Blaine sighs, and refolds their hands so that their fingers interlace. One month until Kurt goes away to New York with Rachel and Finn. They’re going to be fine. Blaine knows that. Being a little more alone for a little while won’t destroy him. But he really is going to need glee, probably more than he thinks even now. He’s going to like having a room full of people who understand.
“You and Rachel are going to have to sing your feelings at each other for a while when you get to NYADA,” Blaine murmurs, and he feels Kurt laugh silently next to him.
“Believe me,” Kurt says, “we’re planning on it.”
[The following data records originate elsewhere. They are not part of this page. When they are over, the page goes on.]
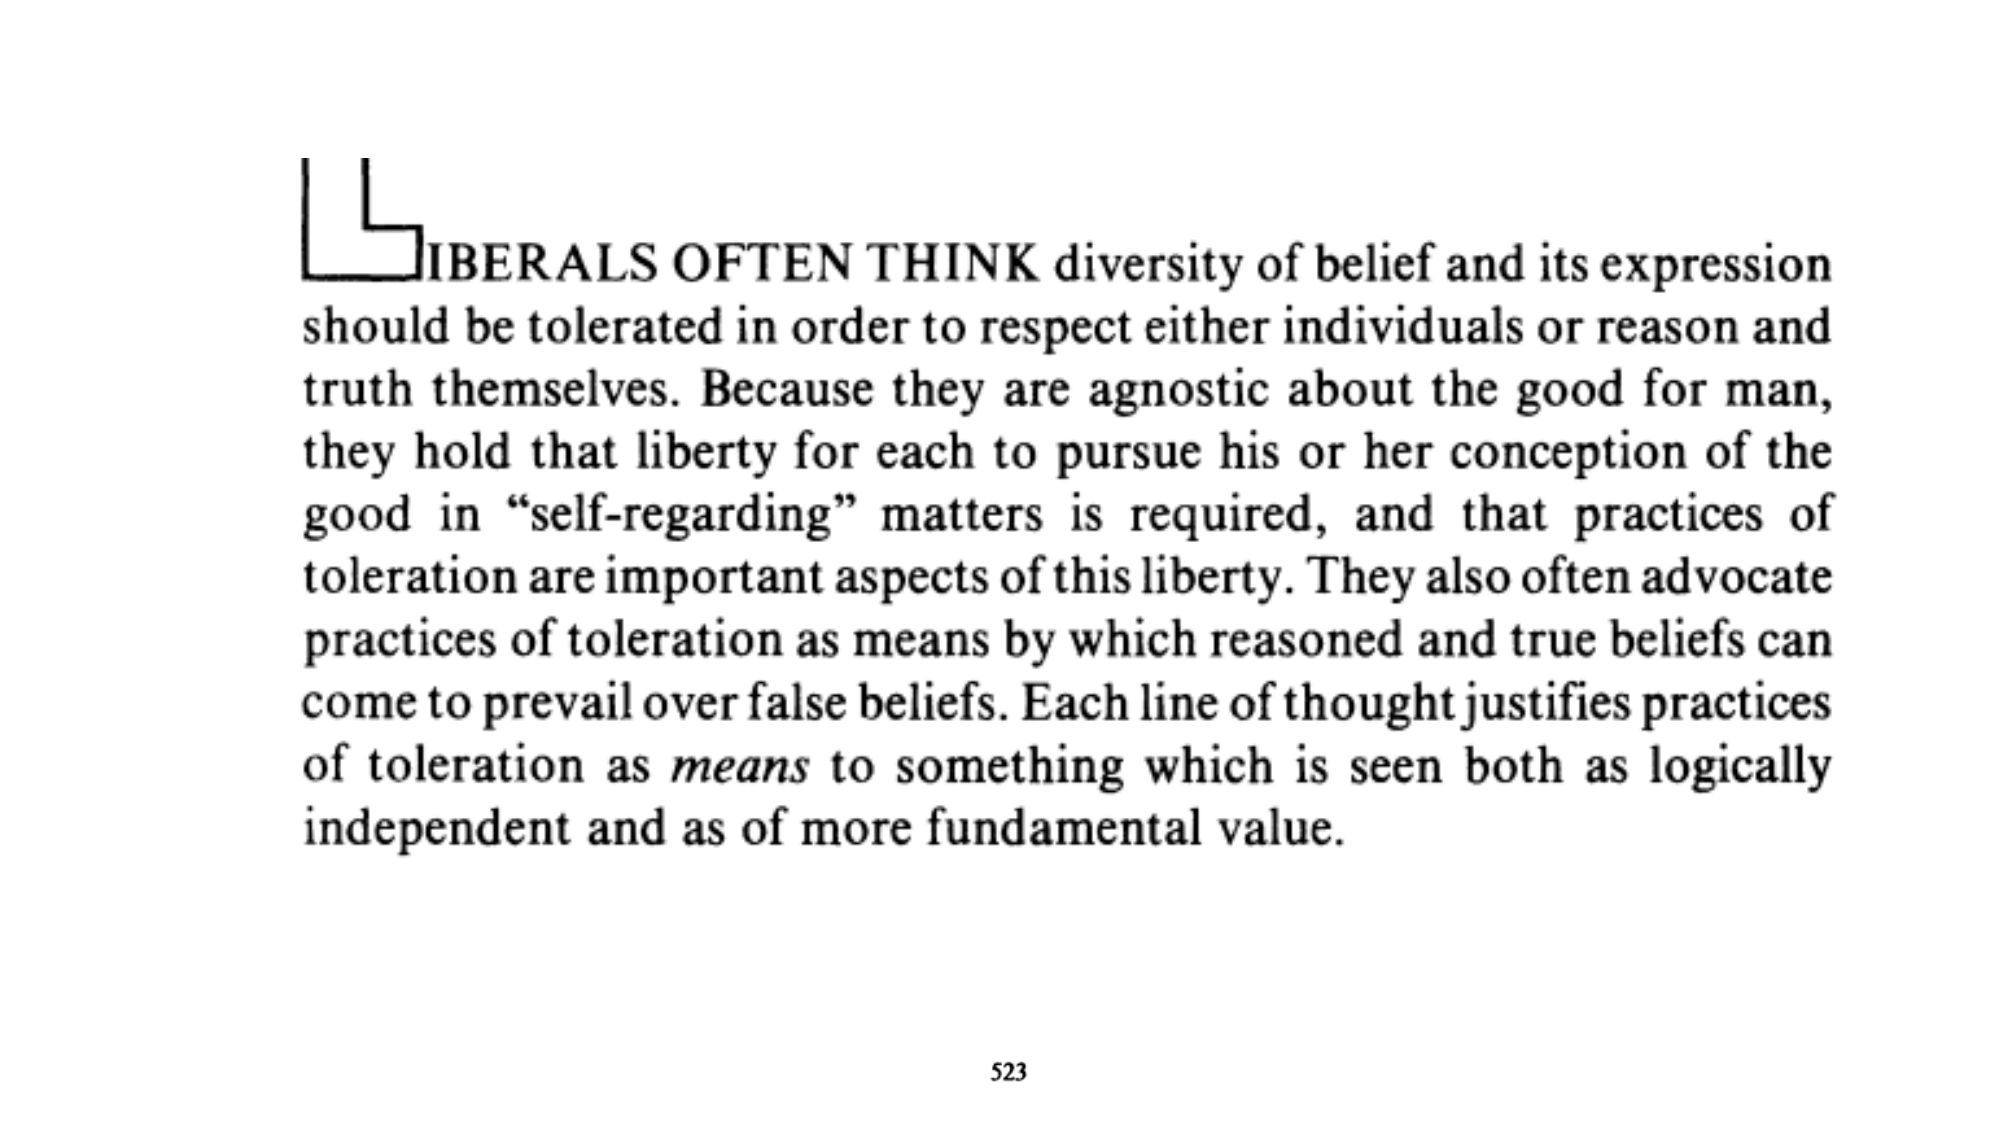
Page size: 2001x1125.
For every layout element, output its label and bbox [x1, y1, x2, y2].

picture [972, 1037, 1059, 1102]
picture [253, 158, 1863, 861]
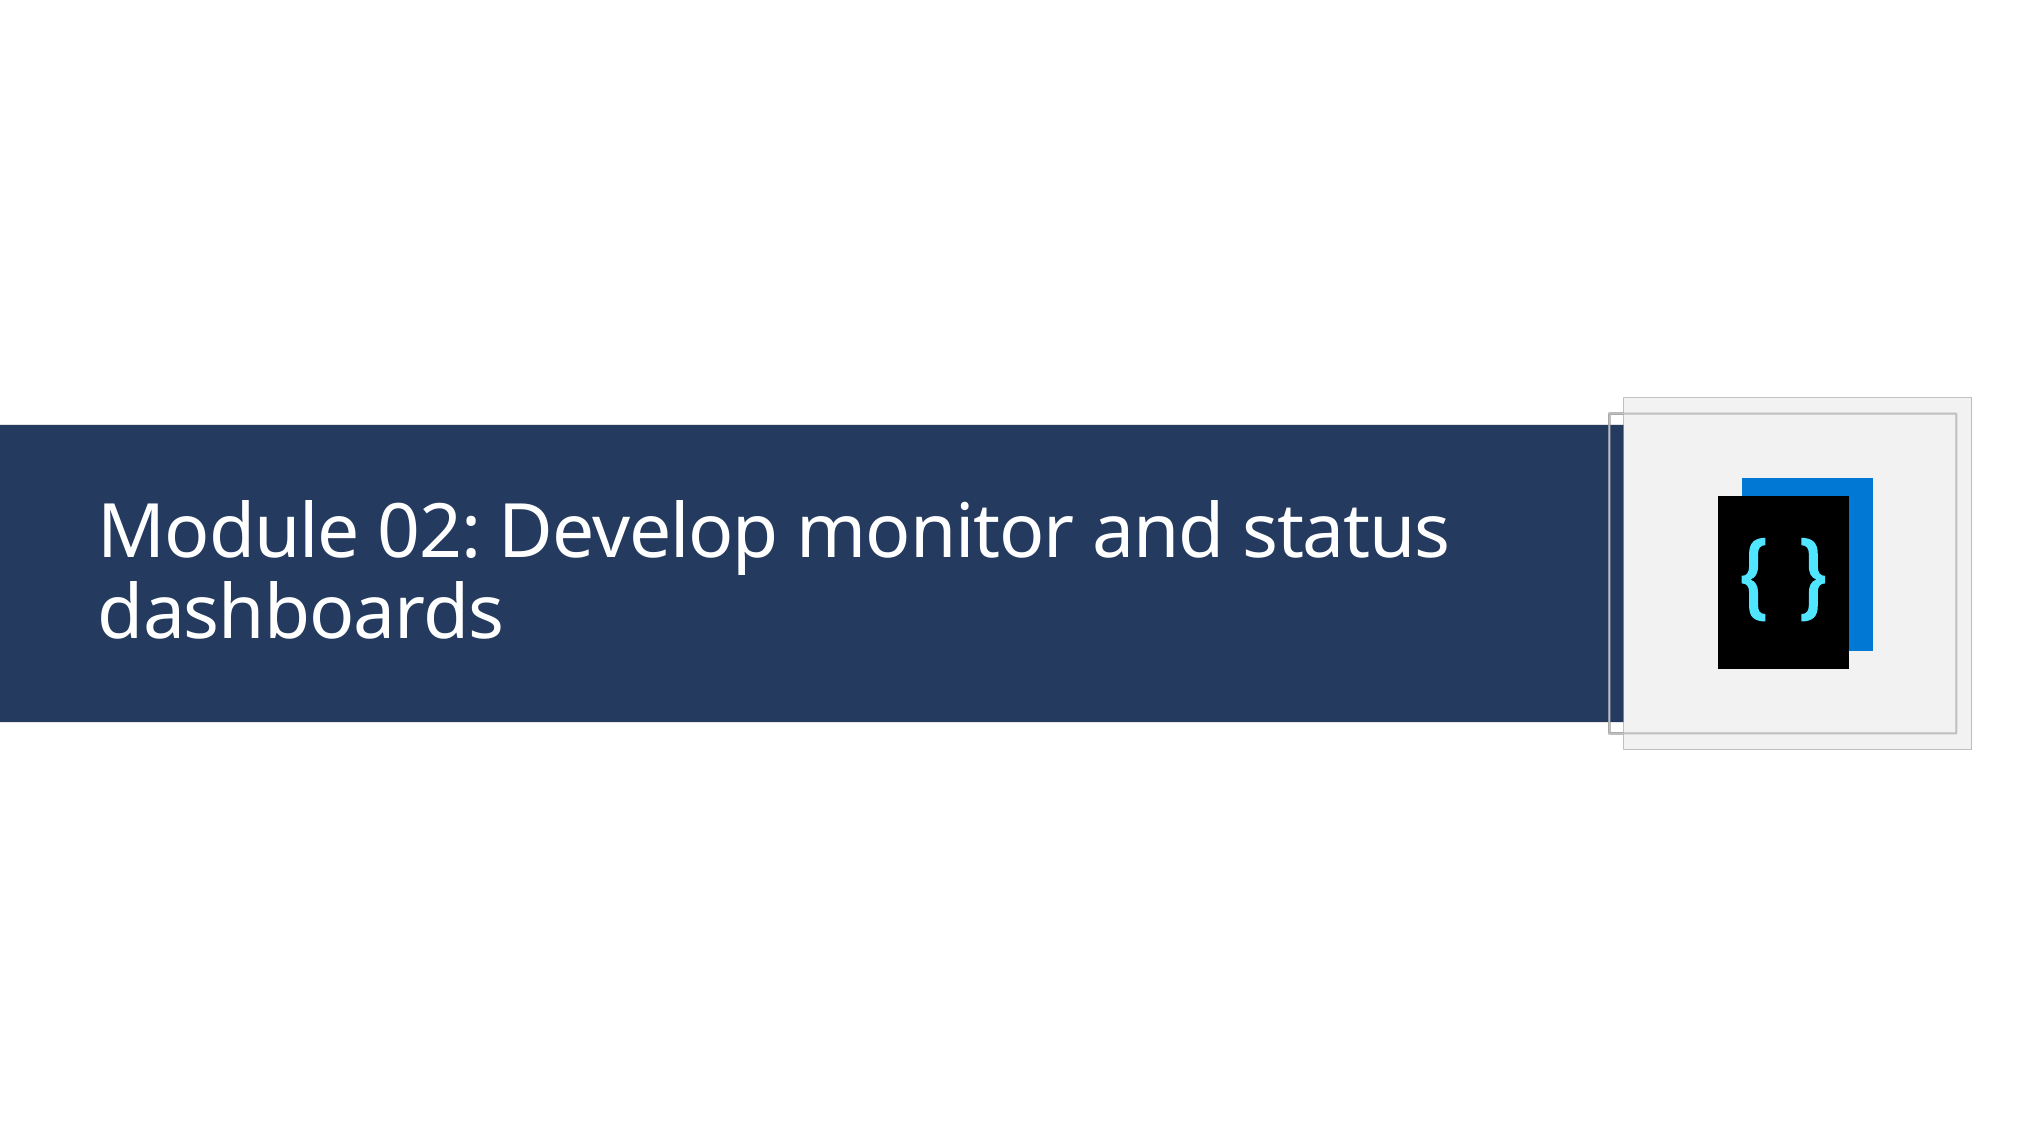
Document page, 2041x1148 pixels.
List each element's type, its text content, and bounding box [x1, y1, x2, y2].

On the horizon, over the dark line of trees, the sun is starting to creep into view. It throws light against the wide expanse of grass in brilliant green patches, making the dew shine, and the school windows gleam with the reflection of bright orange and yellow. The dawn gray is faded and mixed with pink and blue, and it’s beautiful, to watch the sunrise from the top bar of a jungle gym with the boy he’s in love with. Blaine smiles and closes his eyes to feel the sun on his face.
Kurt tucks his head into the curve of Blaine’s shoulder and sighs. “I used to come here a lot at this time of day. I liked to stay up long enough to watch the sun come up.”
“It’s my favorite,” Blaine murmurs, letting his head fall against Kurt’s.
Kurt snorts. “Well, I can’t tell you’re tired or anything.”
“Shut up,” Blaine says. “We’re having a moment.”
Kurt is quiet. They have a moment. And it’s wonderful.
When they decide that the sun has come up enough to call it risen, Kurt unhooks his legs from the lower bar and lets himself drop down to the ground in a little spray of wood chips. He offers his hand back up to Blaine, and Blaine smiles as he takes it, letting Kurt tug him down, and then letting Kurt use the fact that he’s off-balance to pull Blaine into a kiss. Blaine hums into it, and Kurt tucks his arms around Blaine’s waist.
“How much trouble do you think I’ll get into if my dad finds us sleeping in my bed later?” he asks quietly.
Blaine presses another kiss into his neck. “I think it’ll be worth it,” he says. “And I think you’ve already made up your mind anyway.”
“True.” Kurt curls their hands together again, pecking one last kiss against Blaine’s lips. “Both true.” He turns and leads Blaine back around the creaking spring-horses, the metal beaded and pooled with dew, to the gate, which he opens for both of them, back onto the grass, toward the sidewalk, toward home.
Blaine watches their hands suspended between them in the early-morning light and feels bouyant, and exhausted, and happy. This is one of those moments, those snapshot moments that he wants to hold onto. That he’ll share, maybe, somehow, with the group that’s waiting for him in the future, in the choir room. Because they’ll understand, even if he has to show them.
Being part of something special, he thinks, and smiles, makes you special.